-------- STORED DATA --------

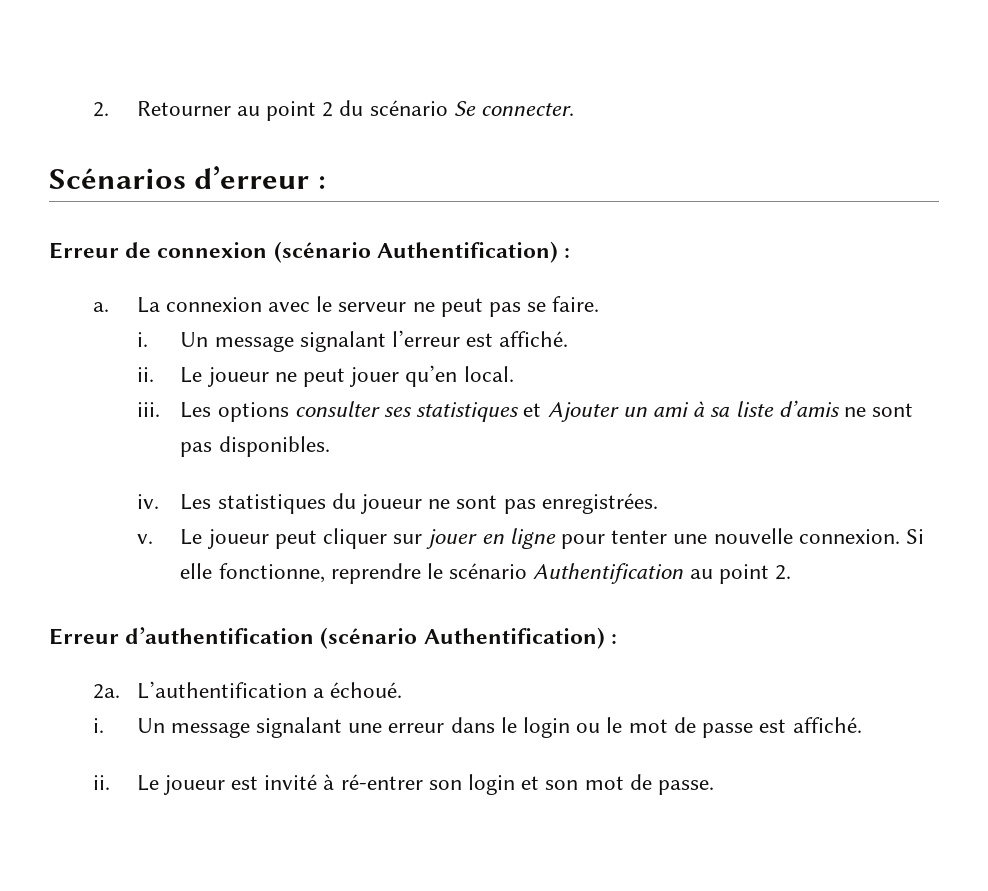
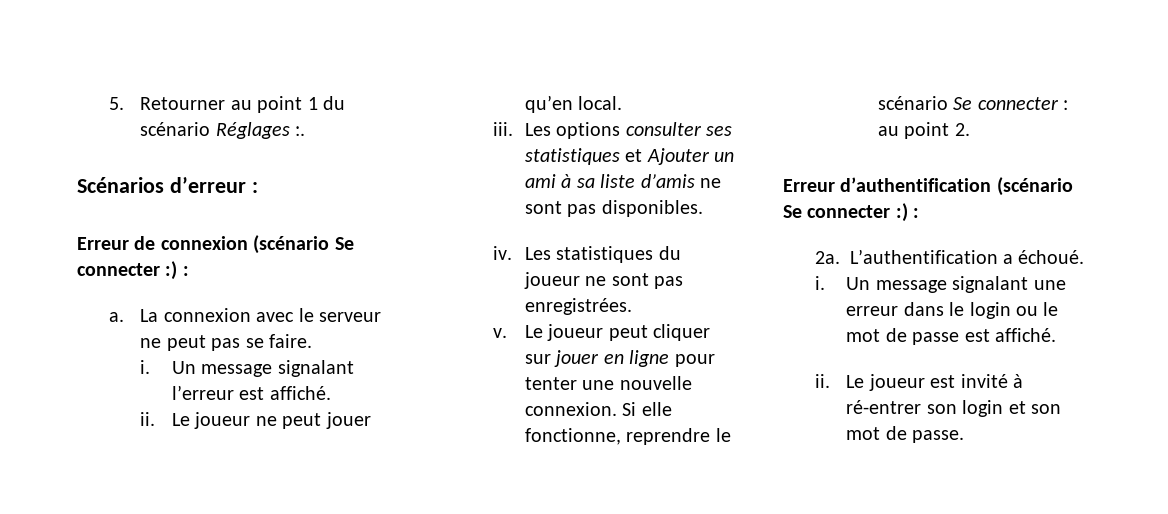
[92,102,109,117] 2. -> [108,97,124,110] 5.
[322,102,334,117] 2 -> [307,97,318,110] 1
[453,101,575,116] Se connecter. -> [215,122,306,139] Réglages :.
[376,241,558,263] Authentification) -> [334,237,354,250] [77,261,178,280] Se connecter :)
[533,563,684,584] Authentification -> [953,97,1069,110] Se connecter :
[423,627,605,649] Authentification) -> [783,203,908,222] Se connecter :)

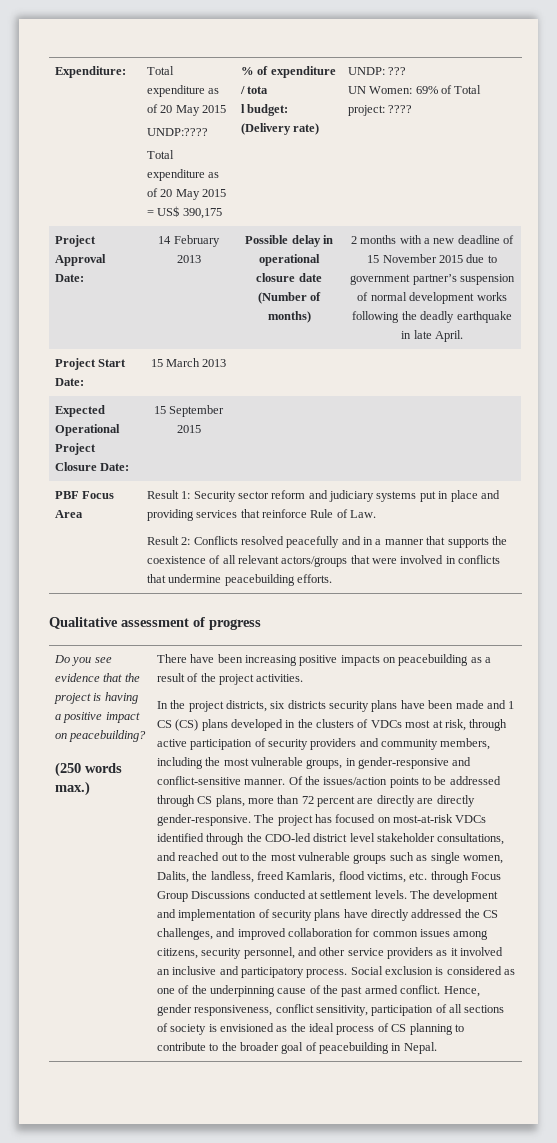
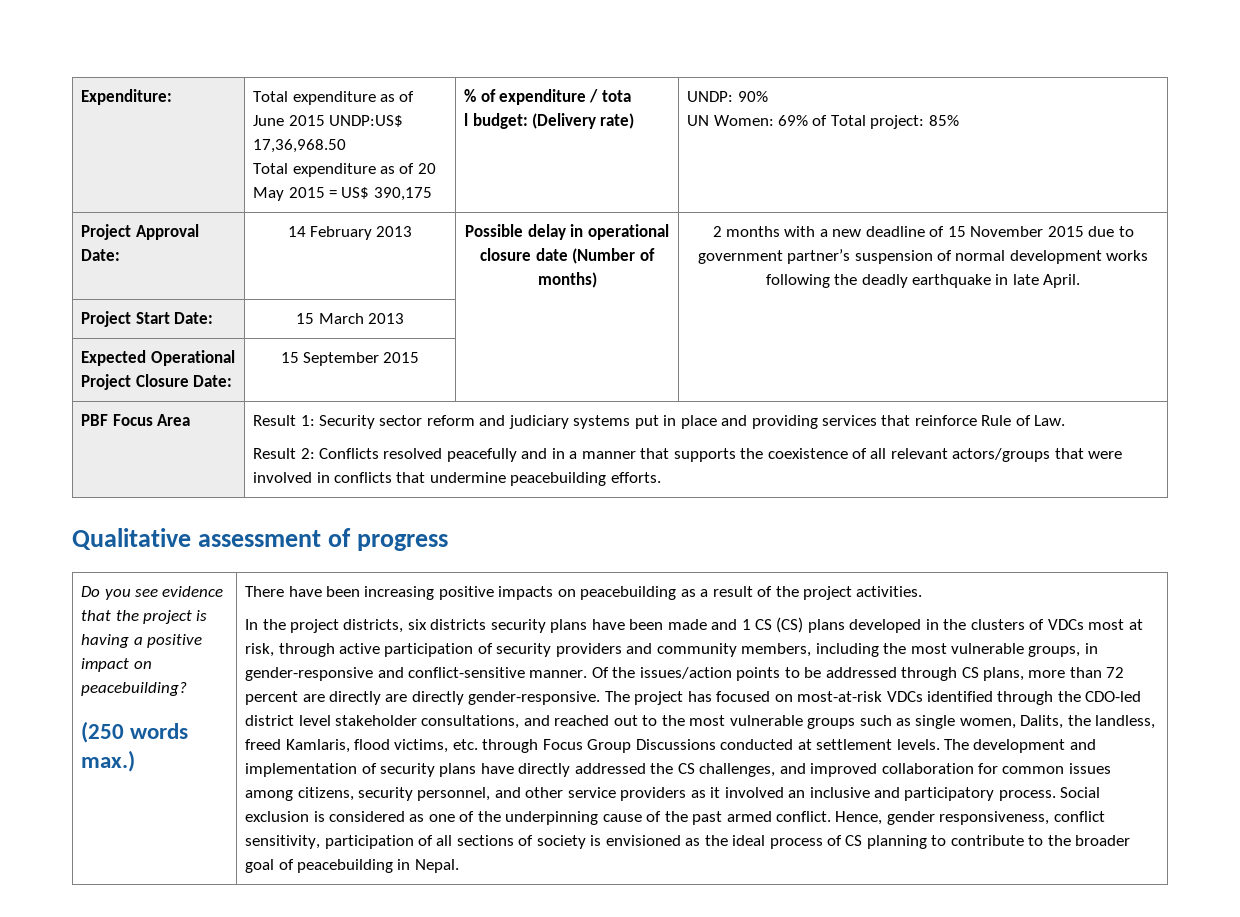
[160,105,226,116] [146,128,208,136] 20 May 2015 // UNDP:???? -> [253,115,404,127] [253,139,347,153] June 2015 UNDP:US$ 17,36,968.50
[388,67,407,75] ??? -> [737,91,768,102] 90%
[388,105,413,113] ???? -> [928,115,959,126] 85%

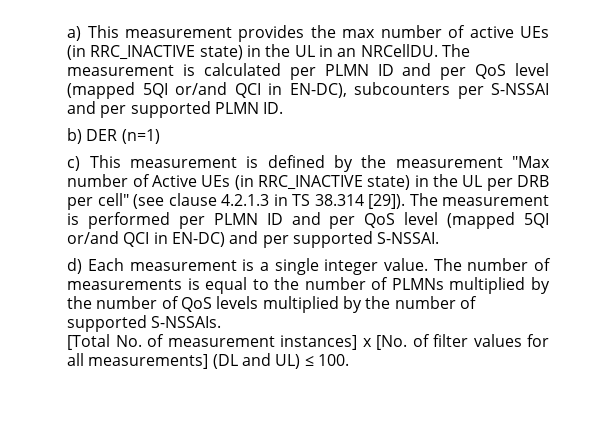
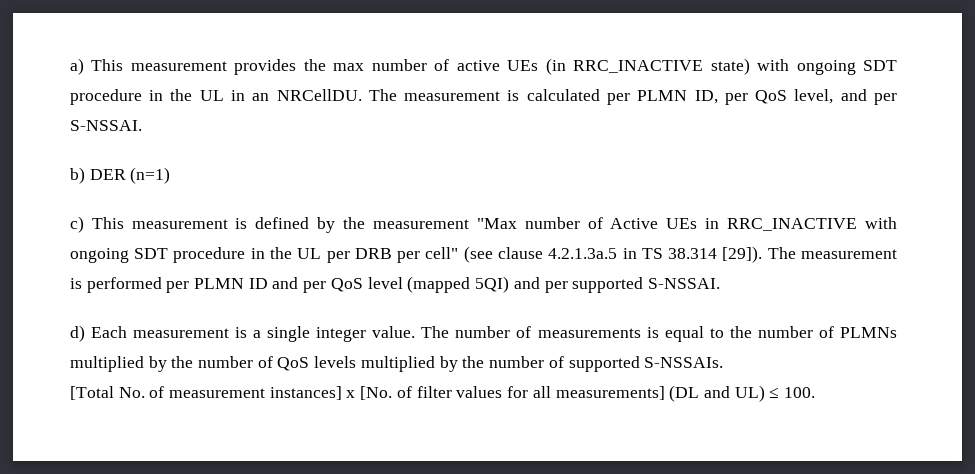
(243, 52) none -> [757,59,898,75] [69,89,142,105] with ongoing SDT procedure
[377,63,550,80] [67,82,550,99] [67,101,284,118] ID and per QoS level (mapped 5QI or/and QCI in EN-DC), subcounters per S-NSSAI and per supported PLMN ID. -> [694,89,898,105] [69,120,142,131] ID, per QoS level, and per S-NSSAI.
[234,175,411,190] (in RRC_INACTIVE state) -> [705,217,897,231] [69,247,246,263] in RRC_INACTIVE with ongoing SDT procedure
[221,194,270,206] 4.2.1.3 -> [548,248,618,259] 4.2.1.3a.5
[523,213,549,228] [67,231,226,247] 5QI or/and QCI in EN-DC) -> [475,276,510,293] 5QI)

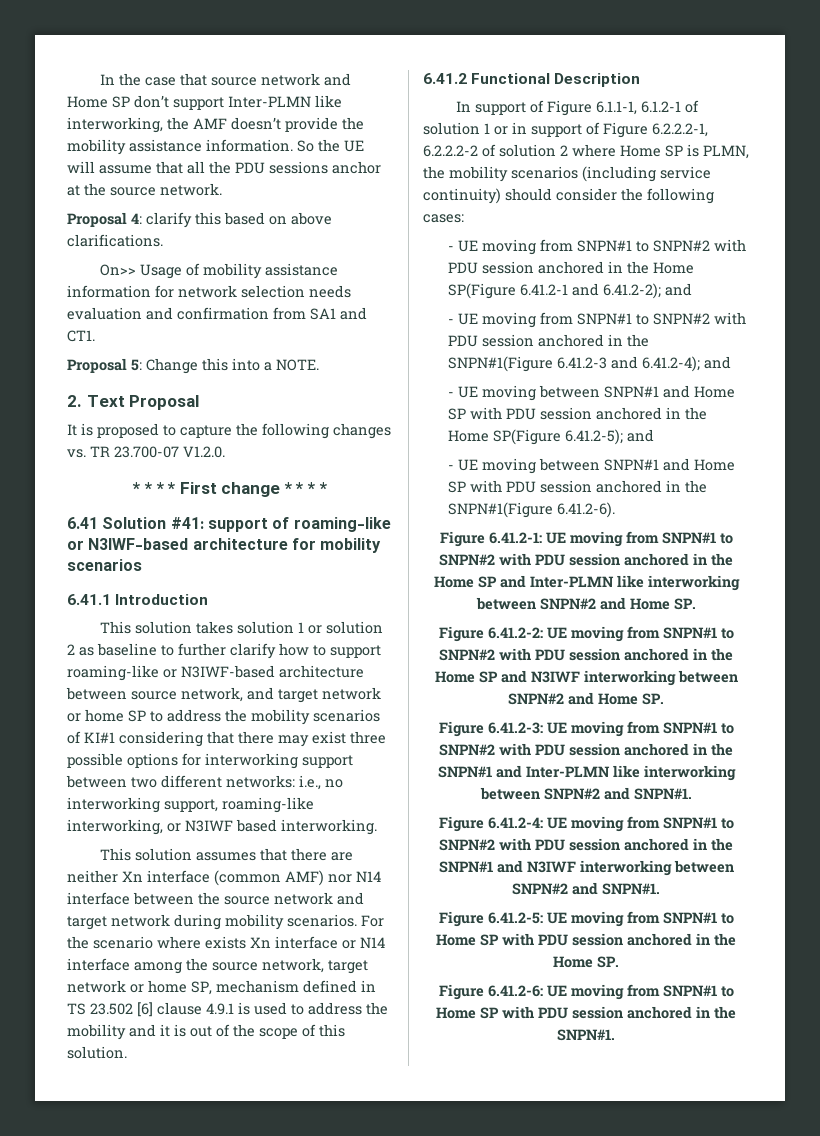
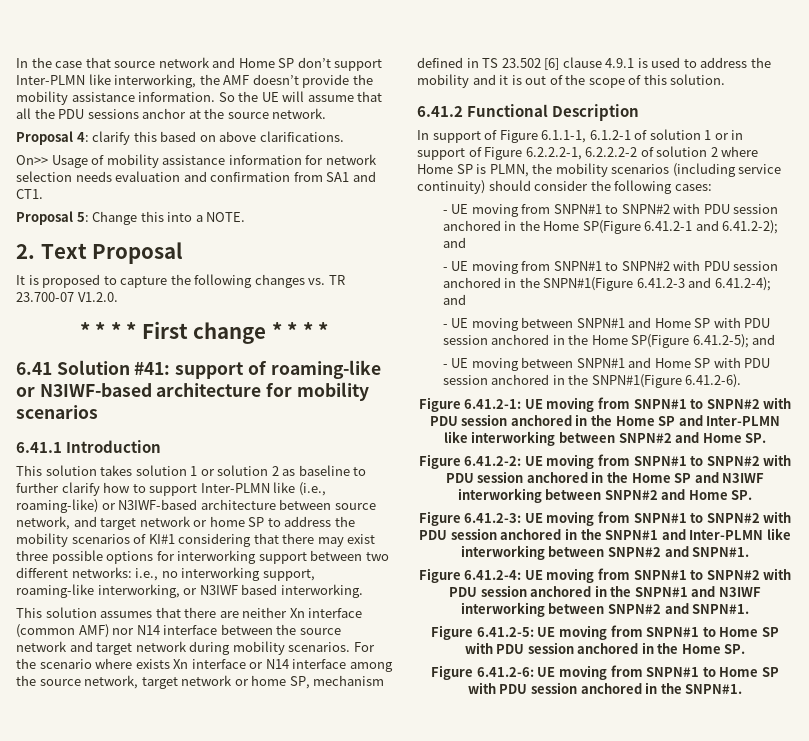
[67,665,159,681] roaming-like -> [200,482,326,496] [16,499,98,513] Inter-PLMN like (i.e., roaming-like)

--------

**WORK TO COMPLETE**
Though the entries above contain pictures, none should be copied; reproduce only the lines between the one holding "[160,105,226,116] [146,128,208,136] 20" and the one holding "(243, 52) none", inclusive, exactly as written.

**SOLVED PROBLEM**
[160,105,226,116] [146,128,208,136] 20 May 2015 // UNDP:???? -> [253,115,404,127] [253,139,347,153] June 2015 UNDP:US$ 17,36,968.50
[388,67,407,75] ??? -> [737,91,768,102] 90%
[388,105,413,113] ???? -> [928,115,959,126] 85%

(243, 52) none -> [757,59,898,75] [69,89,142,105] with ongoing SDT procedure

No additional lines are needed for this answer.